Дочиста обглодав кость, он с довольным видом утер губы рукавом.
— Грустно, наверное, знать, что ты скоро помрешь.
Барет издал нечто среднее между презрительным фырканьем и смешком.
— Это тебе грустно, а для Гастара это большая честь! Только представь себе — сам Хэур-Тал!
Некоторое время оба молчали. Сигарт — переваривая услышанное, Барет — флиртуя с вновь подошедшей служанкой. Наконец, взаимопонимание было достигнуто: усадив девушку к себе на колени, он небрежно махнул рукой.
— Да что там думать – пусть Гастар сам ломает голову, как найти Нар-Исталь. Наше дело сторона! Давай-ка лучше разузнаем, нет ли у этой красотки сестры или подружки, а то уж больно ты мрачный стал.
Он снова громогласно рассмеялся, девица смущенно хихикнула. Но Сигарту уже расхотелось щедрых ласк людских красавиц, история о Полночной Молнии неожиданно взволновала его. К тому же, в отличие от друга, он был неразговорчив по натуре — и так уже сказал за этот вечер больше, чем за последние несколько лун. Покончив с едой, он обтер руки о меховой жилет и поднялся из-за стола.
— Я, пожалуй, пойду, не обижайся, Ночка… Не люблю я этих городов, уж больно в них народу много.
Сидящая на коленях Барета девушка проследила за ним погрустневшим взглядом. Этот хэур ей нравился явно больше, чем его незатейливый товарищ.
— Воля твоя! — отозвался Барет. — Остался бы, где еще таких красавиц сыщешь? Ни дать ни взять, свиной окорочок!
— Нет, — Сигарт покачал головой, — это по твоей части. Хороших снов!

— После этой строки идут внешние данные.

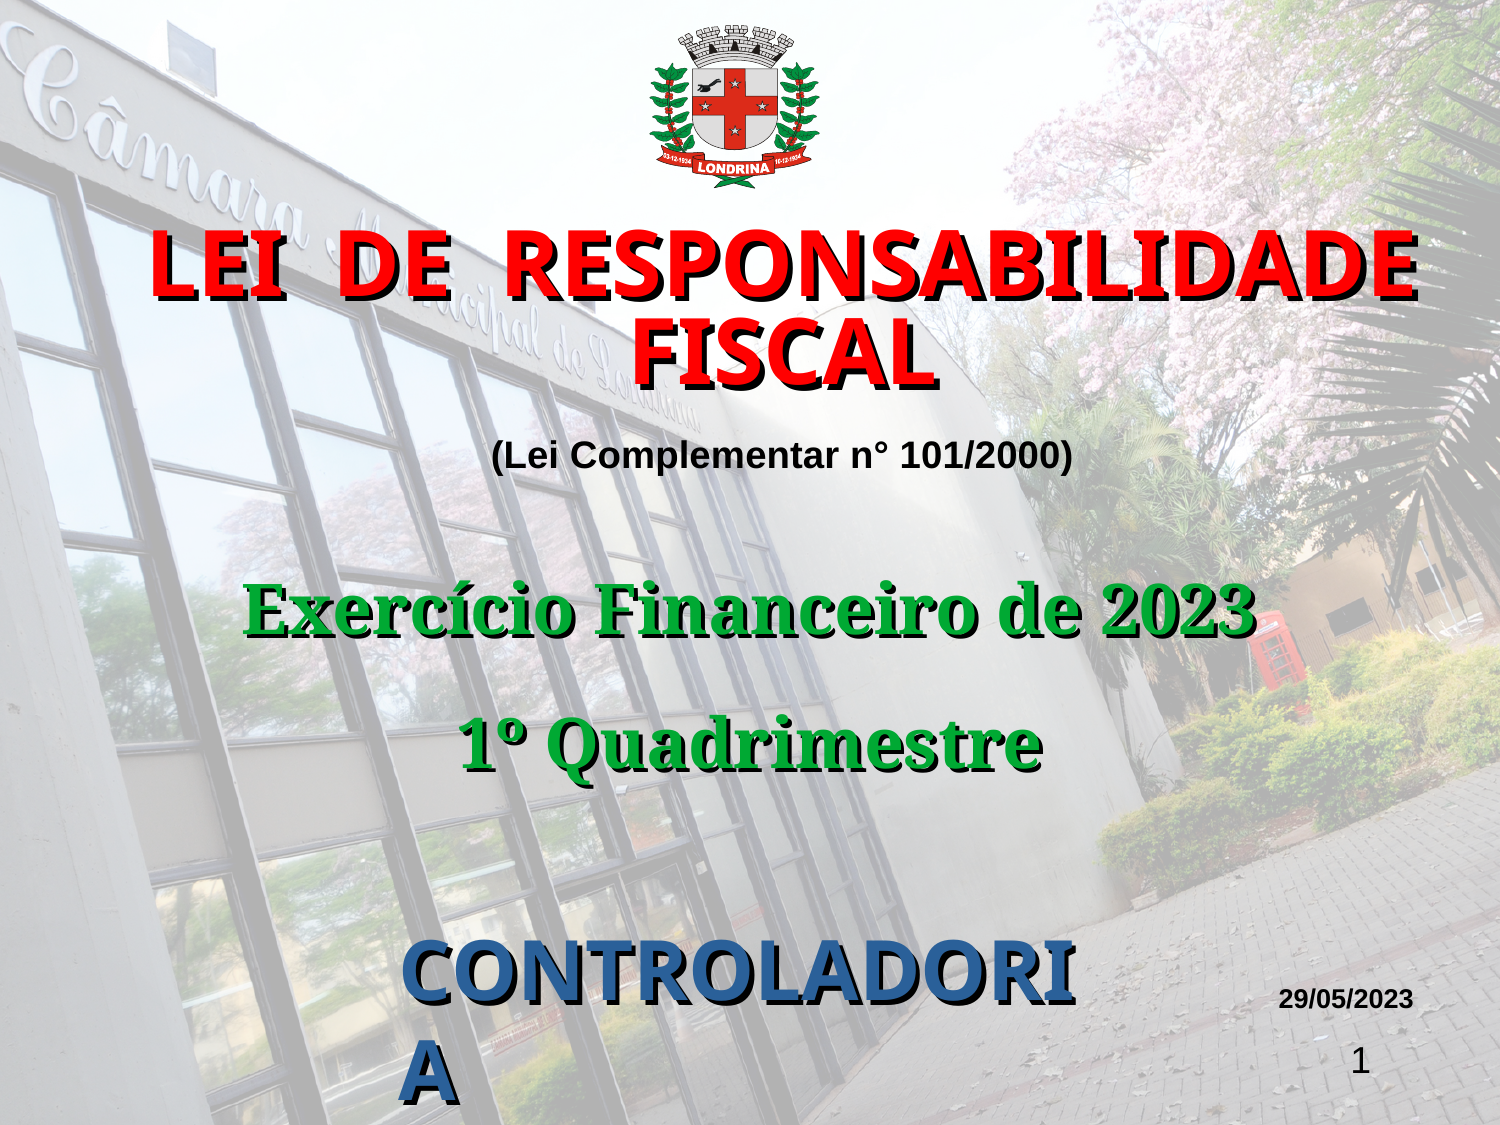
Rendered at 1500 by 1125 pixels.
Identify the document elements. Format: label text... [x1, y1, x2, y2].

Он сгреб в охапку лежащую рядом сумку и стал медленно пробираться к выходу. Пропустив двоих солдат, с трудом вписавшихся в дверь, Сигарт вышел на воздух.
Глава 3. Чем опасен раненый дракон
Нескольких часов, проведенных в городе, вполне хватило для того, чтобы Сигарт успел затосковать по лесам. Выйдя за городские ворота, он сразу почувствовал себя вольготней. День был ясным, высоко в небе прозрачным облачком висела надкушенная луна. Он свернул с раскисшей дороги, изрытой следами колес, и упругим шагом направился в сторону темнеющего неподалеку леса, перепрыгивая через то и дело попадавшиеся канавы.
Как и все рыси, он предпочитал путешествовать в сумерках или ночью, но в краю людей было разумнее бодрствовать днем — в светлое время есть большая опасность столкнуться с людьми, и лучше встретить их во всеоружии. Правда, самого оружия у Сигарта было не так уж и много — в отличие от других хэуров, он не любил обвешиваться им: лишний металл сковывал движения, лишал тело нужной ловкости и вечно цеплялся за ветки и кусты. Из всех видов вооружения он признавал лишь ножи и меч: с таким набором вполне можно было дать отпор как конному, так и пешему противнику, а если надо, и более громоздким тварям, вроде сулунгов.
Пусть оружия было мало, в том, что все же осталось, Сигарту не было равных. Особо ему нравились метательные ножи из темного металла, которые были заложены за широкую перевязь. Сигарт гордился своими клинками — он специально ходил за ними в гномьи мастерские в самом сердце Бурых гор. Острые, словно бритва, точные как сокол, падающий на добычу, они были удобны в обращении: лезвия хэурских ножей делали такого же веса, что и ручку, чтобы их можно было метать, держа за рукоять: клинок неизменно входил в плоть врага острием вперед.
Не меньше гордился Сигарт и скромного вида мечем. В отличие от большинства хэуров, он носил его не на поясе, а в сумке за плечом, чтобы не мешал во время длинных пеших переходов. Несмотря на невзрачный вид меча, глаза знатоков неизменно вспыхивали завистью при виде светлого лезвия с квадратным клеймом мастерской самого Амарда по прозвищу Молот. Это был столь любимый гномьими оружейниками меч-восьмиручка, длиной в восемь ладоней, с прочным тонким лезвием, кромки которого слегка закруглялись к острию. Хотя обычно хэуры предпочитали более длинные мечи, Сигарт выбрал именно его за легкость и гибкость. Его лезвие было практически не тупилось — гномьи мастера довели его до бритвенной остроты на драгоценном точильном камне, истинное название которого было столь сложным, что его никто не употреблял. Вместо этого камень называли йок-ла-йок, в переводе с риани — «сталь-на-сталь» — вероятно, из-за серого металлического отблеска на сколах. За маленький брусок йок-ла-йока можно было прикупить целый табун чистокровных лошадей, но он того стоил: только с него сходили настоящие гномьи клинки — злые и долговечные.